In May 2018 the Food and Drug Administration released a new guidance for Industry on Bioanalytical Method Validation, that addresses chromatographic and ligand binding validations, but does not specifically address hybrid LBA-LC–MS/MS assay validations. Looking at the background section of the guidance document, it is clear that it is based on workshops and published manuscripts that represent a collaborative effort between the FDA and scientific community. Therefore, I expect regulations and standardization for hybrid LBA-LC–MS/MS validations to follow a similar path of continued collaborations. Hybrid LBA-LC–MS/MS is still a relatively new technique that is rapidly maturing. As with any new technique it takes time to become an ‘established technique’ in the industry, which include scientists and regulators alike. Taking into account that programs supported by hybrid LBA LC–MS/MS really started gaining momentum as few as 5–7 years ago and that the drug development process, from pre-discovery through Phase 3 clinical trials, is estimated to take 11 years, it is easy to see why very few biotherapeutics, supported by hybrid LC-MS/MS, have yet made it all the way to submission. Over the next 5 years, I expect the number of submissions to dramatically increase, which in turn will be a significant driving factor for implementing and/or revising regulations addressing this technique. As biotherapeutics move through the maturation and drug development process, it is important that scientists and regulators continue to work together to establish and harmonize appropriate guidelines and regulations.

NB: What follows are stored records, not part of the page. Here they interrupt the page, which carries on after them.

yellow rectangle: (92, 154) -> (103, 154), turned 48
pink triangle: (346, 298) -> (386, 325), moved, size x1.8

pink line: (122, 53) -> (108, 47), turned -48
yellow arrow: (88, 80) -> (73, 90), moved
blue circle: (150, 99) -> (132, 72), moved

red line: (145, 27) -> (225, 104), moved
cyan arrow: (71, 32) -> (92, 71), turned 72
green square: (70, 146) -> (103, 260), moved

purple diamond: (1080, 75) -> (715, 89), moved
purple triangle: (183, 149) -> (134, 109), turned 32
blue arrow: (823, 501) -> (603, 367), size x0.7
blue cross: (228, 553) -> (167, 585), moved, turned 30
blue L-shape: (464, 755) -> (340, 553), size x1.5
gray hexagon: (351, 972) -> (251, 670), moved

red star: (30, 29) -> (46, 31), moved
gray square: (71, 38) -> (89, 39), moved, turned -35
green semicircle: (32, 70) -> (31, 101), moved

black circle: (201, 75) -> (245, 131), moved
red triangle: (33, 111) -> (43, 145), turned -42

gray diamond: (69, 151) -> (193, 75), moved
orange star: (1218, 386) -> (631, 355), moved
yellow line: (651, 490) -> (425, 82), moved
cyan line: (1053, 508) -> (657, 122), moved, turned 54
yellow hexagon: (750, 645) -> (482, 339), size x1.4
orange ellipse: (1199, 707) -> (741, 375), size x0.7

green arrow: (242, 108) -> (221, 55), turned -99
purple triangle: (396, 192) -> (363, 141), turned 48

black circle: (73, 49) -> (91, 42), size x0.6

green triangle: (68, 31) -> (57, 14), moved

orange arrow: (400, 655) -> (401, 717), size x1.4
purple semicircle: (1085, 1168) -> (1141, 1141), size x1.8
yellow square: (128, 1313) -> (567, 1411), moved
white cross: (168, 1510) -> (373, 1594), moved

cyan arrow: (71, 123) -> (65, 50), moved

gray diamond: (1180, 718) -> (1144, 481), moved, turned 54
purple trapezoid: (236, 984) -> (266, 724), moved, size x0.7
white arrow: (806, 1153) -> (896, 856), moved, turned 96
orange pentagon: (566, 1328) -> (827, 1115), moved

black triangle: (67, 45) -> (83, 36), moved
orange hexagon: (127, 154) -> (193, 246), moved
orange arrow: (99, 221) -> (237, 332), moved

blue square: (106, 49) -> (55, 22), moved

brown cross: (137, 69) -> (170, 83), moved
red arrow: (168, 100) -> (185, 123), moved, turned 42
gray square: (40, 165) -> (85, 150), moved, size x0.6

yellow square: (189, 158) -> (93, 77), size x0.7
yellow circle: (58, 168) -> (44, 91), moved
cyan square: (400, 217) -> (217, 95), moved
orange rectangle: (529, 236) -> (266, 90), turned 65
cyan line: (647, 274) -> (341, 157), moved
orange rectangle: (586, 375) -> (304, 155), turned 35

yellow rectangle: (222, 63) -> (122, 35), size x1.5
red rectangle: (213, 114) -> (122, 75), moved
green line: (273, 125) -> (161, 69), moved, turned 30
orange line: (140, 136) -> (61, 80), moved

Where do you hope this field will be in 5–10 years’ time?

Over the next 5–10 years, I hope and expect that the analysis of Biologics by LC–MS/MS will significantly increase. As mentioned previously, the number of submissions should also dramatically increase, as many programs are nearing maturation. As a result, I am hopeful that successful submissions will help drive widespread acceptance and confidence, from regulators and scientists alike, in using LC–MS/MS to support biotherapeutics. LC–MS/MS is a powerful technique that can provide crucial alternatives to traditional LBA techniques. While I do not expect LC–MS/MS to replace the traditional LBA techniques, I am hopeful that the two techniques will become more synergistic and augment each other to provide additional information that may not be possible from either on its own. This will have a dramatic impact on drug development and design, thus improving medicines for all mankind.